A Florida Sandhill Crane family crossing the road near our house, taken April 25, 2012

Anyway, there’s a little family of four that The Boy and I often see in the mornings and occasionally on our way home from school. I love seeing these family units. Not only are the birds so beautiful and incredibly graceful on their long, spindly legs, but you almost always see them in pairs or traveling as a full family unit.

This morning was heartbreaking, though, as I saw two adult cranes standing in the middle of the road. At their feet were the bodies of their two offspring, their little bodies having been crushed just minutes before by an unobservant motorist. When I saw the cranes standing stalwart in the road, I slowed to see if the chicks were only injured; if that was the case, I would have tried to help them. But the chicks just lay there in their own blood, unmoving, while their parents helplessly stood guard.

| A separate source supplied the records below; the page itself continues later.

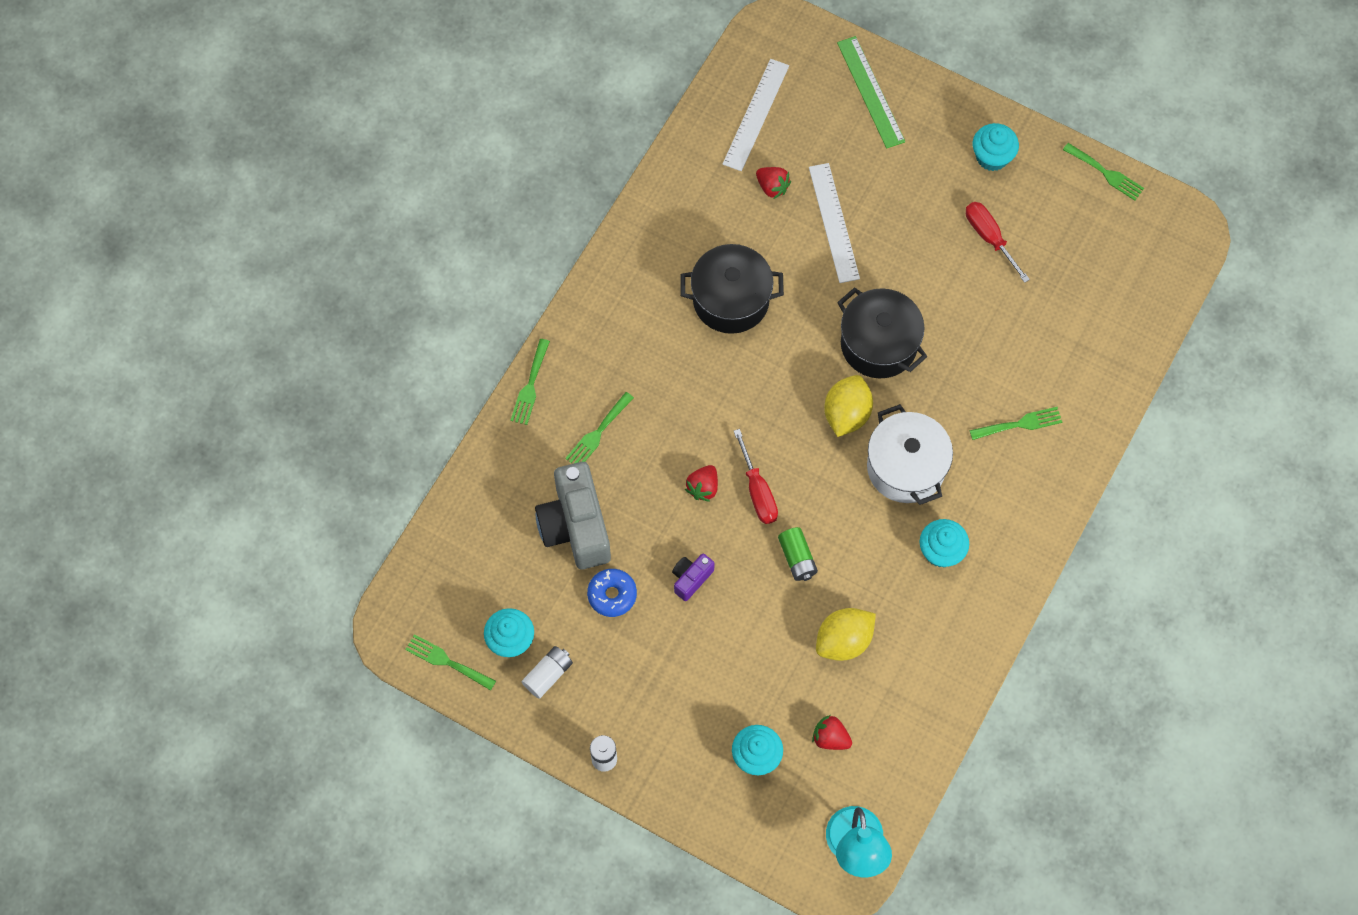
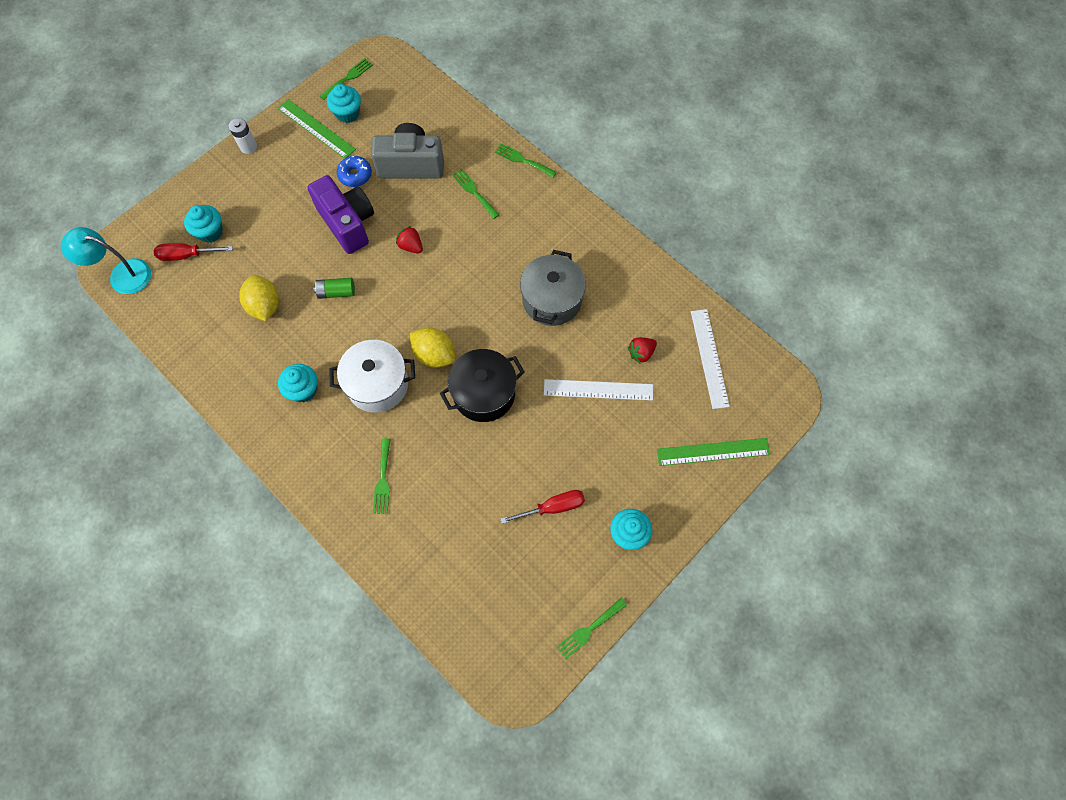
camera: 105 degrees right, 0 degrees up
white battery [522,646,573,699] -> green ruler [278,99,356,159]
purple camera [672,553,715,601] -> purple camera [307,175,374,254], size x2.10
black pot [680,244,784,334] -> grey pot [520,250,586,326]
white ruler [723,59,789,171] -> white ruler turned 45 degrees clockwise [691,309,730,409]
red screwdriver [734,429,778,524] -> red screwdriver moved to [154,243,233,261]
red strawberry [812,715,852,750] -> none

I’ve heard of mares that birth stillborn foals and faithfully stand watch over their babies, waiting for them to wake up and begin nursing. Sometimes this lasts for hours; sometimes it can be as long as a day. But in every case, the mare needs to go through a mourning period to fully process her loss.

I wondered during my morning commute if the sandhill cranes needed a similar mourning period.  And then I wondered if I would still see them waiting there on my way home this afternoon.

The Boy, thankfully, did not see the chicks this morning; he only saw the adult birds standing in the road. He did, however, hear me gasp and say, “Oh, poor Mommy and Daddy birds!” When he asked what happened, I explained that the two baby birds were hit by a car and that the mommy and daddy birds were watching over them.

“I think the baby birds will be okay,” he assured me.

“I hope so,” I replied.

“You know, Mom,” he said with the knowledgeable confidence only a 5-year-old possesses, “playing in the street is very dangerous. Those baby birds should have stayed on the sidewalk.”

Well, yes, I suppose that’s one way to look at it.